Samstag, 5. Oktober 2019 22:47 Uhr

Sam Mendes‘ Kriegsopus „1917“: Das Grauen in nur einer Kamerafahrt

Universal Pictures

In seinem neuen Film „1917“ setzt Sam Mendes seinen visionären Stil ein, um einen modernen Blick auf den ersten Weltkrieg zu werfen. Die zermürbenden Kriegsjahre verdichtet er auf einen einzigen Tag, der über Leben und Tod von 1.600 Menschen entscheidet. Und das alles in einer einzigen Einstellung!

Darum geht’s

Auf dem Höhepunkt des Ersten Weltkrieges sollen die beiden britischen Soldaten Schofield (George MacKay aus Captain Fantastic – Einmal Wildnis und zurück) und Blake (Dean Charles Chapman aus Game of Thrones) eine nahezu unmögliche Mission erfüllen.

Sam Mendes' Kriegsopus "1917": Das Grauen in einer Kamerafahrt

Universal Pictures

In einem nervenraubenden Wettlauf gegen die Zeit müssen sie sich tief ins Feindesgebiet wagen und eine Nachricht überbringen, die verhindern soll, dass hunderte ihrer Kameraden in eine tödliche Falle geraten.

Eine schmerzlich persönliche Dimension bekommt die ohnehin nervenaufreibende Aufgabe, weil vom Gelingen auch das Leben von Blakes Bruder abhängt.

Nach seinem ergreifenden Drama „Jarhead – Willkommen im Dreck“ über zwei amerikanische Scharfschützen im Golfkrieg, befasst sich der britische Oscar®-Preisträger und Ausnahmeregisseur von Filmen wie „American Beauty“, „Road to Perdition“, „James Bond 007: Skyfall“ und „James Bond 007: Spectre“ zum zweiten Mal mit den menschlichen Auswirkungen des Krieges. Während „Jarhead“ in Form einer psychologischen Studie vom quälenden Stillstand während der Operation Desert Storm erzählt, geht es in 1917 um einen atemlosen Wettlauf gegen die Zeit.

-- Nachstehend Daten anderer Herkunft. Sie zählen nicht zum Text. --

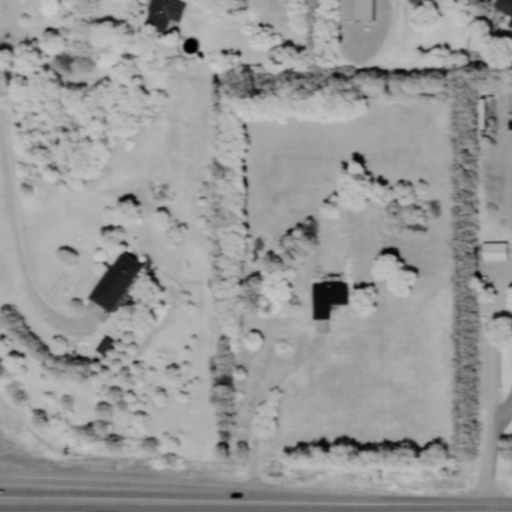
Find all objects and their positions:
building: (505, 8)
building: (358, 9)
building: (163, 13)
road: (17, 246)
building: (495, 250)
building: (117, 280)
building: (328, 296)
road: (258, 409)
road: (491, 450)
road: (126, 501)
road: (271, 503)
road: (400, 505)
road: (289, 508)
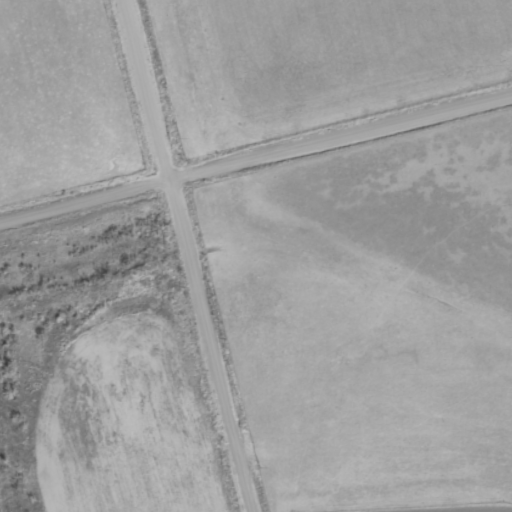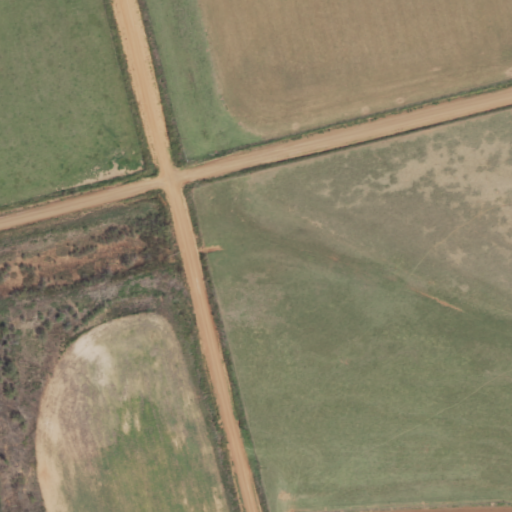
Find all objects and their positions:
road: (256, 155)
road: (186, 256)
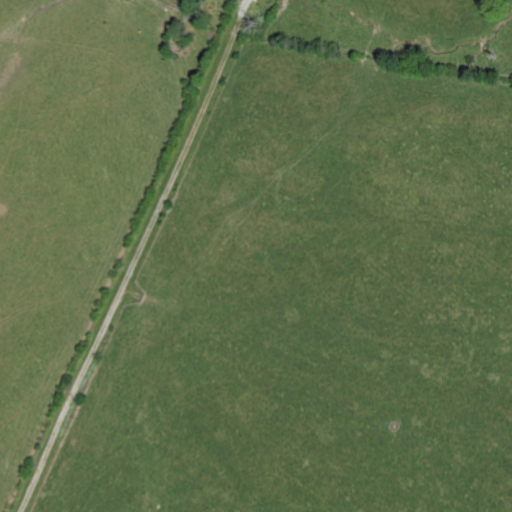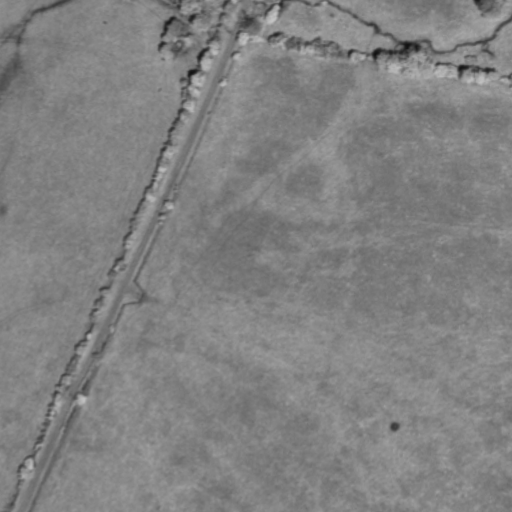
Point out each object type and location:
road: (121, 256)
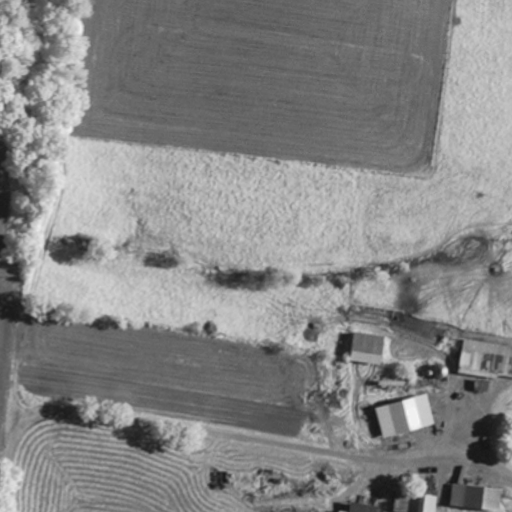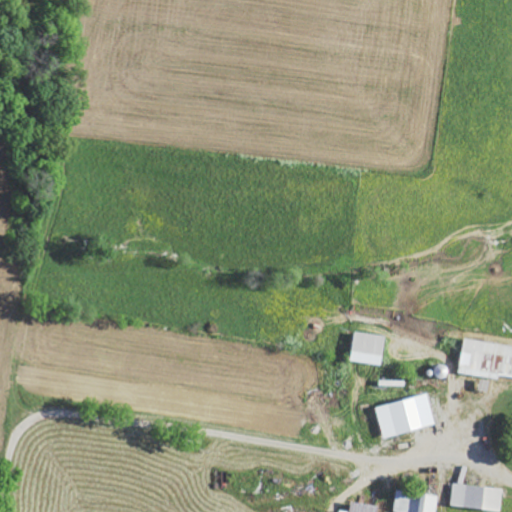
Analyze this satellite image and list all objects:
building: (368, 347)
building: (486, 358)
building: (408, 415)
road: (172, 428)
building: (476, 496)
building: (416, 501)
building: (363, 507)
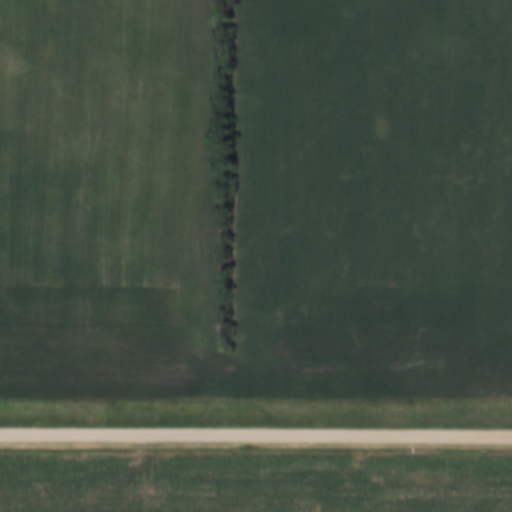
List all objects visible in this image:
road: (255, 436)
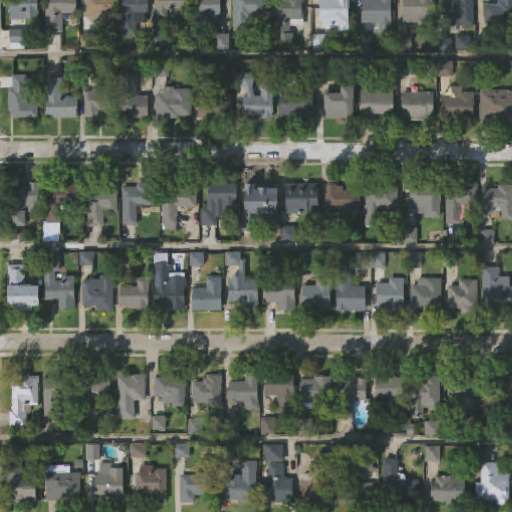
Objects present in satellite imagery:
building: (169, 9)
building: (172, 9)
building: (21, 10)
building: (24, 10)
building: (98, 11)
building: (99, 11)
building: (204, 11)
building: (208, 11)
building: (334, 11)
building: (333, 12)
building: (417, 12)
building: (418, 12)
building: (56, 13)
building: (59, 13)
building: (245, 13)
building: (289, 13)
building: (458, 13)
building: (460, 13)
building: (131, 14)
building: (375, 14)
building: (250, 15)
building: (378, 15)
building: (498, 15)
building: (498, 15)
building: (129, 17)
building: (285, 18)
road: (256, 53)
building: (18, 99)
building: (256, 99)
building: (256, 99)
building: (22, 100)
building: (129, 100)
building: (134, 100)
building: (338, 100)
building: (57, 101)
building: (60, 103)
building: (93, 103)
building: (100, 103)
building: (171, 103)
building: (294, 103)
building: (339, 103)
building: (374, 104)
building: (455, 104)
building: (174, 105)
building: (297, 105)
building: (377, 105)
building: (495, 105)
building: (213, 106)
building: (216, 106)
building: (415, 106)
building: (459, 106)
building: (496, 107)
building: (418, 108)
road: (256, 152)
building: (258, 198)
building: (58, 199)
building: (298, 199)
building: (135, 200)
building: (300, 200)
building: (339, 200)
building: (425, 200)
building: (498, 200)
building: (64, 201)
building: (261, 201)
building: (344, 201)
building: (377, 201)
building: (21, 202)
building: (216, 202)
building: (218, 202)
building: (457, 202)
building: (499, 202)
building: (136, 203)
building: (425, 203)
building: (99, 204)
building: (458, 204)
building: (176, 205)
building: (179, 205)
building: (101, 206)
building: (26, 207)
building: (384, 207)
road: (255, 246)
building: (56, 285)
building: (165, 285)
building: (495, 286)
building: (21, 288)
building: (493, 290)
building: (22, 291)
building: (167, 291)
building: (278, 291)
building: (346, 291)
building: (99, 293)
building: (243, 293)
building: (62, 294)
building: (244, 294)
building: (350, 294)
building: (389, 294)
building: (98, 295)
building: (206, 295)
building: (315, 295)
building: (424, 295)
building: (461, 295)
building: (136, 296)
building: (281, 296)
building: (319, 296)
building: (391, 297)
building: (427, 297)
building: (463, 297)
building: (136, 298)
building: (209, 298)
road: (256, 345)
building: (387, 389)
building: (98, 390)
building: (169, 390)
building: (282, 390)
building: (463, 390)
building: (208, 391)
building: (282, 391)
building: (390, 391)
building: (170, 392)
building: (314, 392)
building: (498, 392)
building: (242, 393)
building: (316, 393)
building: (54, 394)
building: (61, 394)
building: (208, 394)
building: (91, 395)
building: (128, 395)
building: (246, 395)
building: (423, 395)
building: (131, 396)
building: (347, 397)
building: (425, 397)
building: (21, 398)
building: (350, 398)
building: (480, 398)
building: (24, 399)
building: (432, 430)
road: (255, 438)
building: (182, 452)
building: (433, 455)
building: (277, 477)
building: (316, 482)
building: (16, 483)
building: (106, 483)
building: (110, 483)
building: (150, 483)
building: (61, 484)
building: (395, 484)
building: (20, 485)
building: (153, 485)
building: (239, 485)
building: (398, 485)
building: (491, 485)
building: (493, 485)
building: (241, 486)
building: (192, 487)
building: (274, 487)
building: (64, 488)
building: (194, 488)
building: (349, 488)
building: (359, 488)
building: (317, 489)
building: (446, 491)
building: (449, 491)
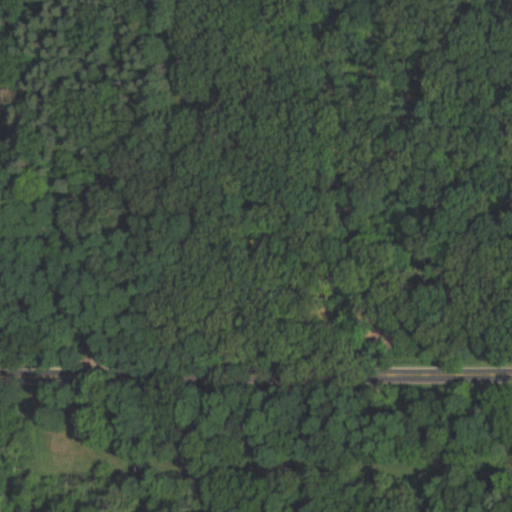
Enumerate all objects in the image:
road: (55, 245)
road: (256, 381)
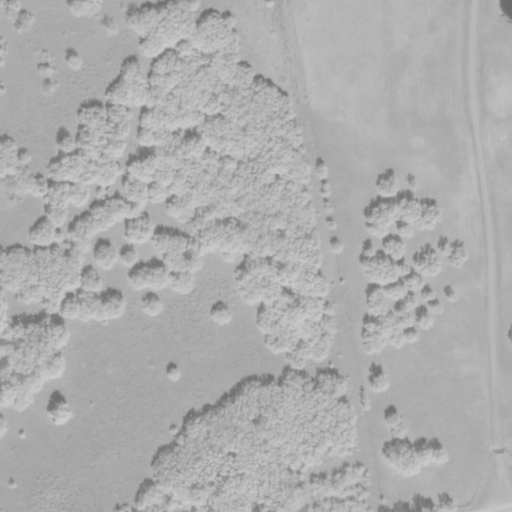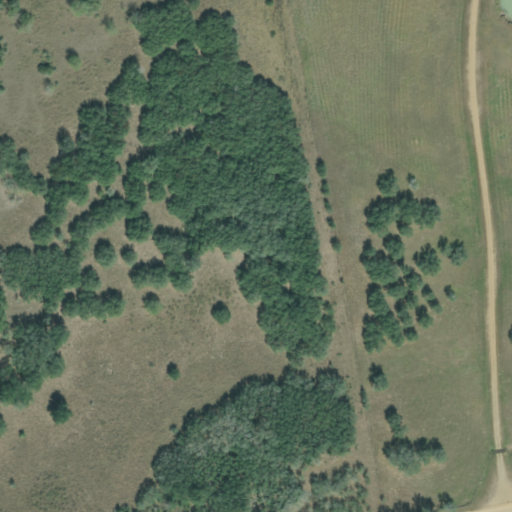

Das Drehbuch hat Mendes zusammen mit Krysty Wilson-Cairns (Penny Dreadful) geschrieben.  Kinostart ist am 16. Januar 2020.

Universal Pictures

Zwei Jungstars in den  Hauptrollen

Wie bereits in „James Bond 007: Skyfall“ sorgt in „1917“ der legendäre Kameramann und Oscar-Preisträger Roger Deakins erneut für atemraubende Bilder und nimmt die Kinozuschauer ganz unmittelbar in die Kommandozentralen, Schlachtfelder und Schützengräben mit. Auch Cutter Lee Smith, der für Dunkirk mit einem Oscar ausgezeichnet wurde, überträgt das unerbittliche Ticken der Zeit in seinen Schnittrhythmus.

Sam Mendes' Kriegsopus "1917": Das Grauen in einer Kamerafahrt

Foto: Owen Hoffmann/www.owenhoffmannetwork.com/ Universal Pictures

Die beiden Hauptrollen haben George MacKay (Captain Fantastic– Einmal Wildnis und zurück) und Dean-Charles Chapman (Game of Thrones) übernommen. Flankiert werden sie von hochkarätigen Stars wie Colin Firth (The King’s Speech – Die Rede des Königs, Bridget Jones-Franchise), Benedict Cumberbatch (The Imitation Game, Doctor Strange, Sherlock), Richard Madden (Rocketman, Cinderella), Andrew Scott (James Bond 007: Spectre, Sherlock) und Mark Strong (The Imitation Game, Zero Dark Thirty).